The rain hit in earnest as I hit timberline and continued as I descended to the trailhead. I reached the trailhead roughly eleven hours after I set out, having traveled nearly sixteen miles and climbed 7,400 vertical feet.
It continued raining as I drove back to US-24 and headed for camp. I didn't want to deal with another rainy meal in the back of my car, so I drove into Leadville in search of food. I looked around in my car and on foot before settling upon High Mountain Pies, a scruffy-looking pizza place doing brisk business on a Thursday night. The had only three tables inside, which filled with tourists (including me) and seemed to have a brisk delivery business with the locals.
I returned to my campsite, chatted briefly with a camping neighbor from Texas, reviewed my plan for the next day, continued reading Crystal Soldier, and went to bed.
Friday, 25 July 2008
I woke up at 0600 on Friday morning and heard what sounded like an early-morning religious service, complete with singing and a talk, from somewhere south-west of my campsite, but I couldn't find any visual evidence of the service.
I ate breakfast and broke camp; since I was car camping, I didn't have to worry that the tent was still wet from me and from the morning dew; I tossed the tent, rain fly, and ground sheet in the back of my car and drove off, leaving the mess to clean up at home.
I drove south to Buena Vista, missed my turn to the North Cottonwood Trailhead, turned around, and eventually found the trailhead at the end of a three-mile high-clearance road. I parked, shouldered my pack, and headed up the trail at 0830.
I was a bit late to catch the hard-core peak-bagging crowd and too early for the incoming backpackers, but I did cross paths with a number of outgoing backpackers leaving the wilderness. When I turned onto the trail that dead-ends at Mount Elbert, I didn't see anyone until I hit treeline and got a great view of Mount Harvard to the north, Mount Columbia to the east, and Mount Yale to the south. (Mount Yale was the second fourteener I climbed, shortly before the beginning of my senior year at Fairview in 1997.)
I continued up the dead-end canyon. Mindful of my experience yesterday, I filled my water containers at what looked like the last running water at the end of the canyon. I climbed up a trail carefully arranged through talus and switch-backed up the mountain. I watched the elevation display on my GPS receiver and noticed when I climbed through 14,000 feet and when I passed 14,260 feet -- the altitude of Grays Peak, the highest I have ever been. I slowly climbed the remaining distance to the summit of Colorado's third-highest peak. I reached the 14,420 foot summit at 1300, marking the highest I have ever stood (on solid ground).

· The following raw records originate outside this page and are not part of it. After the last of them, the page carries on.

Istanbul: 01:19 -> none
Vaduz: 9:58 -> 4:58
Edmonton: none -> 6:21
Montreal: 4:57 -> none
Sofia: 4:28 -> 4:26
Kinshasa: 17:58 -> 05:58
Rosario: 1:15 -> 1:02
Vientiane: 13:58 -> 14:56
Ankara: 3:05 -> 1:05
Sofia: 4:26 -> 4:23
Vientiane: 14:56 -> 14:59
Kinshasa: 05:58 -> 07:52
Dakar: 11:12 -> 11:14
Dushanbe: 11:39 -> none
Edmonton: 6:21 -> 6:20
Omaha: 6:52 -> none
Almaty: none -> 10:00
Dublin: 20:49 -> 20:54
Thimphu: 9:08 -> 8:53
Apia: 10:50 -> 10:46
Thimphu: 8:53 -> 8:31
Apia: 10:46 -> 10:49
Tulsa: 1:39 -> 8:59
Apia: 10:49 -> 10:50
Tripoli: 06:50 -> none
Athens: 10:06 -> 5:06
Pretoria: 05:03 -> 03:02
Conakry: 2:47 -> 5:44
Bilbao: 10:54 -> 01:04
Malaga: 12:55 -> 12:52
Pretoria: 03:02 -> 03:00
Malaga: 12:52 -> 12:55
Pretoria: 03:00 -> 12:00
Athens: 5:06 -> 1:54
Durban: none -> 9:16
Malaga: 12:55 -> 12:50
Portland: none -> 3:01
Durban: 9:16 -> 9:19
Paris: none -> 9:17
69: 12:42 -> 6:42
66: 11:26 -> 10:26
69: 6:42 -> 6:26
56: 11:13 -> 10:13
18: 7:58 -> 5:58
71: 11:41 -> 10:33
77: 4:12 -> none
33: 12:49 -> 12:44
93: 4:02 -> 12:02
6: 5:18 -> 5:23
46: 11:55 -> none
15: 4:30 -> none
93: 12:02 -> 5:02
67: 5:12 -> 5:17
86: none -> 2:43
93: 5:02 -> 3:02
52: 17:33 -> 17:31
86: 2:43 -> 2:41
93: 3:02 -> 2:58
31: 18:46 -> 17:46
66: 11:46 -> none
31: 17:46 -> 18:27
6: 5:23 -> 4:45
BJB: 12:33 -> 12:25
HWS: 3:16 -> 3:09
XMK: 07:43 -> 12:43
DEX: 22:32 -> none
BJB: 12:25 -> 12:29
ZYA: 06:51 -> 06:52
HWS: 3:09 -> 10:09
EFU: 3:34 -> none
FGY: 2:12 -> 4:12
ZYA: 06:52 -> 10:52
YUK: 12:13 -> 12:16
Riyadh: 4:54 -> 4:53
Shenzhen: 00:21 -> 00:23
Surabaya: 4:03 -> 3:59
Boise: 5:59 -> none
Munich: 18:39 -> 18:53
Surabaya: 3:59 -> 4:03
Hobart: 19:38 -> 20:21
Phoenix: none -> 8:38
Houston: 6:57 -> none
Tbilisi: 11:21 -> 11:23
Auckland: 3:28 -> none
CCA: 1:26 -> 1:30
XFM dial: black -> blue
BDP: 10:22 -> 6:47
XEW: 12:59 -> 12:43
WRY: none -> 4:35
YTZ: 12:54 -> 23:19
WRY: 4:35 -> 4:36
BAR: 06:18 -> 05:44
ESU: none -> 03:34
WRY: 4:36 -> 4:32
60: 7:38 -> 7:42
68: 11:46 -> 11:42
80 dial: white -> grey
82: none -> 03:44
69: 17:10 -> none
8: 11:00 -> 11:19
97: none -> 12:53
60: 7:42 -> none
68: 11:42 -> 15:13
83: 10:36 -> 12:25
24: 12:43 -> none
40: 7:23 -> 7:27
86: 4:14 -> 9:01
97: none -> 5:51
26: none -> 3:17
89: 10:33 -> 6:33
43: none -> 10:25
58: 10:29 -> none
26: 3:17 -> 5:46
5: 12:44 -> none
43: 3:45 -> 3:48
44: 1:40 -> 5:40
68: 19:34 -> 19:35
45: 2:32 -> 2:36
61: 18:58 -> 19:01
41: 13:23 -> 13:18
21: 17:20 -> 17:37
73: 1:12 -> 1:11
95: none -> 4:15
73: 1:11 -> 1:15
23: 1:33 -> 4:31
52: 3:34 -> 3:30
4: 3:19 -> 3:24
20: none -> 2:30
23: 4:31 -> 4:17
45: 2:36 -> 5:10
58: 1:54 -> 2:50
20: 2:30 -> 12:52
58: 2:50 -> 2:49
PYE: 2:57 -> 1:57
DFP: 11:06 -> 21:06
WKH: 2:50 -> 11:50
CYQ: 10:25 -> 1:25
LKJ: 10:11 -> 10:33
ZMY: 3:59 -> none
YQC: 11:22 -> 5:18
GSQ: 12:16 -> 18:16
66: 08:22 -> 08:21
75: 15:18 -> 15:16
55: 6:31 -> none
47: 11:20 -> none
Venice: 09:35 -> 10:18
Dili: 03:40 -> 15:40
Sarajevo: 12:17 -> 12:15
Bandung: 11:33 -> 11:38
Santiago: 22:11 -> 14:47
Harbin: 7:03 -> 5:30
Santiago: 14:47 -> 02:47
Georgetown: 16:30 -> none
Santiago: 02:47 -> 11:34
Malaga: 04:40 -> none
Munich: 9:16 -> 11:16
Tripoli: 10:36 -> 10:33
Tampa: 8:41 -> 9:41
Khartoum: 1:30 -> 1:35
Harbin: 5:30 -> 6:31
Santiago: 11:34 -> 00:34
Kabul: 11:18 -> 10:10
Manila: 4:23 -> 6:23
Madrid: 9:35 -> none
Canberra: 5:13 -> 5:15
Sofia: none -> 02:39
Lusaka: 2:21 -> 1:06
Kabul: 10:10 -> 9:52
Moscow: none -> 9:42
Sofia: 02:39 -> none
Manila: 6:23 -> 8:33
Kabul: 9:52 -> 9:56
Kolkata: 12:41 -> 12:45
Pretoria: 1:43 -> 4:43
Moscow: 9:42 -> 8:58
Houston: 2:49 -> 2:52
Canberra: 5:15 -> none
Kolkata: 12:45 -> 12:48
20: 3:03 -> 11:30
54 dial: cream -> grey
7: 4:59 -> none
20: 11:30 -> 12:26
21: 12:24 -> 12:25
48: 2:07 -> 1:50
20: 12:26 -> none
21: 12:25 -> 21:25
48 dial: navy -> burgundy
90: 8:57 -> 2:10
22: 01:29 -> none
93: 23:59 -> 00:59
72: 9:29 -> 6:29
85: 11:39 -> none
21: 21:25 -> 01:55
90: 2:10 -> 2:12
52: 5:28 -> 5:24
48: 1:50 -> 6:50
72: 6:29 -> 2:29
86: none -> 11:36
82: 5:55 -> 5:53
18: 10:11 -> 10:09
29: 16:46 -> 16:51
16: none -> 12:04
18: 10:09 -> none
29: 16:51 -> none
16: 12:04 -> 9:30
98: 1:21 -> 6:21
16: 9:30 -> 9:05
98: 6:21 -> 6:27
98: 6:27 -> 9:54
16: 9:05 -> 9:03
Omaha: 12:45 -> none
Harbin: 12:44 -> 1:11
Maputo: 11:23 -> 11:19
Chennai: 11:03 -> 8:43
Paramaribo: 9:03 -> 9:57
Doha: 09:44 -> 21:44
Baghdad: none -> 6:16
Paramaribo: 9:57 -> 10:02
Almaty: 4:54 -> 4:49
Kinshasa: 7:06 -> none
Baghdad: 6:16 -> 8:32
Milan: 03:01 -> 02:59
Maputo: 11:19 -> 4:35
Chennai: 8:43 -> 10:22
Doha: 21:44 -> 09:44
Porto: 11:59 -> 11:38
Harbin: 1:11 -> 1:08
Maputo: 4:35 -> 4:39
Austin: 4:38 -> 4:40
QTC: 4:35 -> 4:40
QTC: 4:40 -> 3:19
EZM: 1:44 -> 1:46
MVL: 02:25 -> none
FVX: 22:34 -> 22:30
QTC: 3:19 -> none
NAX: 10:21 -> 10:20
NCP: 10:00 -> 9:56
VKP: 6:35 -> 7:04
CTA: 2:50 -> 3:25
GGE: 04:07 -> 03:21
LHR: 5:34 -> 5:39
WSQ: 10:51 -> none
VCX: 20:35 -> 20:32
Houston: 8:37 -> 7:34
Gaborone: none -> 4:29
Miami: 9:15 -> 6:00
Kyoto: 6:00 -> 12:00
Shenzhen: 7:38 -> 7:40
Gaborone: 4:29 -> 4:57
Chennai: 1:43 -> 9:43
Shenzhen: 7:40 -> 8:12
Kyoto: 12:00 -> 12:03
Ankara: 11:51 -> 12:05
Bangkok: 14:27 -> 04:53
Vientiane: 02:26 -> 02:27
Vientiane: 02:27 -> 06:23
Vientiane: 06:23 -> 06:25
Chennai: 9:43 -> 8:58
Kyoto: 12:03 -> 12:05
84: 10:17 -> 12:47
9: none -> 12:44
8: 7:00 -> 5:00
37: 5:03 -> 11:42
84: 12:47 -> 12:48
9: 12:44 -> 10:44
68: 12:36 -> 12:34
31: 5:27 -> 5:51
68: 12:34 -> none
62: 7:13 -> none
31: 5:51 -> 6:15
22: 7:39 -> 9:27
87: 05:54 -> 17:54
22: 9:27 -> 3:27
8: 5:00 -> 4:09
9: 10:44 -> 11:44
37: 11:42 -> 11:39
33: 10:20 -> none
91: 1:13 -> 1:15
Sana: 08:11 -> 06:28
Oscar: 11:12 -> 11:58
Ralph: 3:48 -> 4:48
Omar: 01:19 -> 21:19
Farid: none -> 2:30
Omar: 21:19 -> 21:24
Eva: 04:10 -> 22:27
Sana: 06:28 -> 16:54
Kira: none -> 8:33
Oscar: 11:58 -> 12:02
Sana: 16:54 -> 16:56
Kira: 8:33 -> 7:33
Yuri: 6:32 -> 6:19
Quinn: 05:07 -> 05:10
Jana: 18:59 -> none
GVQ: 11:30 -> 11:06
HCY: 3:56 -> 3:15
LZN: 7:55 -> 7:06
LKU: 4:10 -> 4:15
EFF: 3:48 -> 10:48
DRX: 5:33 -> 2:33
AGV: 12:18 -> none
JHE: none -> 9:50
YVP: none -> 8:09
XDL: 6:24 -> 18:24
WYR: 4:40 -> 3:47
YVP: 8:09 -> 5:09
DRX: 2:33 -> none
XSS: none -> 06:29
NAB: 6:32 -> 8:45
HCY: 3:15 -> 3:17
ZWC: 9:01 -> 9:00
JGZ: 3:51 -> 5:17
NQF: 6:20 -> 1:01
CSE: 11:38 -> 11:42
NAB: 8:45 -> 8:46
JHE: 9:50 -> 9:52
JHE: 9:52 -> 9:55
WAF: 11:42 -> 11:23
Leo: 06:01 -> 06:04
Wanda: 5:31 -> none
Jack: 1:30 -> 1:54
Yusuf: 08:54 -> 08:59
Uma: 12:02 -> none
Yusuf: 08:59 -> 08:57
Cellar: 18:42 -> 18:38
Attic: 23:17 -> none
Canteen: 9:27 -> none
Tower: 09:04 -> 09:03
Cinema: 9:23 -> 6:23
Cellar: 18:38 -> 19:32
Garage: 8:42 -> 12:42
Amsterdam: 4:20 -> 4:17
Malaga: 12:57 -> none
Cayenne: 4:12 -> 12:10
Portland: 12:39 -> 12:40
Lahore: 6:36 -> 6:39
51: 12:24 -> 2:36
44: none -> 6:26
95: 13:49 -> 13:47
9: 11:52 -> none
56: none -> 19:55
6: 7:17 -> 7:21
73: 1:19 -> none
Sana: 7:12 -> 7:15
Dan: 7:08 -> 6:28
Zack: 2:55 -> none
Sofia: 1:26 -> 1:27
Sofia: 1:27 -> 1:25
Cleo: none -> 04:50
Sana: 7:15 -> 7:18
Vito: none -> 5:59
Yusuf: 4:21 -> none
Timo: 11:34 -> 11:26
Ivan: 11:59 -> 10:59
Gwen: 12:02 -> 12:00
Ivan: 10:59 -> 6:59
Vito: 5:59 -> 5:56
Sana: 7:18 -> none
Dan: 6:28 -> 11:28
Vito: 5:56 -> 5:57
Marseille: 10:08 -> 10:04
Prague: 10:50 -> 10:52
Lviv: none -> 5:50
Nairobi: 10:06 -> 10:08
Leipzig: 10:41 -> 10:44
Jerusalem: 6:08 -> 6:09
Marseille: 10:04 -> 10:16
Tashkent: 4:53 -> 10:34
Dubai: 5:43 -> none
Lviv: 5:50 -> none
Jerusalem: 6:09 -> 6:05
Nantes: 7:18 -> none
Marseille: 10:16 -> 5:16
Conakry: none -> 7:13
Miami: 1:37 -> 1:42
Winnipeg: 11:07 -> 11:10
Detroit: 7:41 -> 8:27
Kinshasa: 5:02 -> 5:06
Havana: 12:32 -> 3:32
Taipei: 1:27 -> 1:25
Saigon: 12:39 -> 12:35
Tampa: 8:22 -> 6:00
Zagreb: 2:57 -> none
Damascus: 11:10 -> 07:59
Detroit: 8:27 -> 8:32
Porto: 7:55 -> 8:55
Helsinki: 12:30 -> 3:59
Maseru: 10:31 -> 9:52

I ate lunch, searched unsuccessfully for a summit register, and enjoyed my accomplishment. My early plan had been to continue to Mount Columbia, but I scrubbed that plan due to the late hour even before I reached Mount Harvard. I descended the way I came, which wasn't quite as hard as the ascent, since I had gravity on my side, but was still hard work. Clouds rolled in as I descended but never actually rained but for a brief sprinkle when I was still a mile from the trailhead.
I eventually reached my car, late in the day, and headed home via US-285. It finally started raining as I drove home through South Park and kept raining until I was approaching Denver. While driving through Bailey, just as the highway turned north and began climbing out of town, I recognized the spot where my father pulled over to rest after we climbed Mount Sherman fourteen or fifteen years ago. (It seemed auspicious to recognize this connection to my first fourteener while returning from another mountain-climbing expedition.)
In two days, I climbed four fourteeners, almost as many as the five I have climbed in my life prior to this point. I would call it a successful expedition.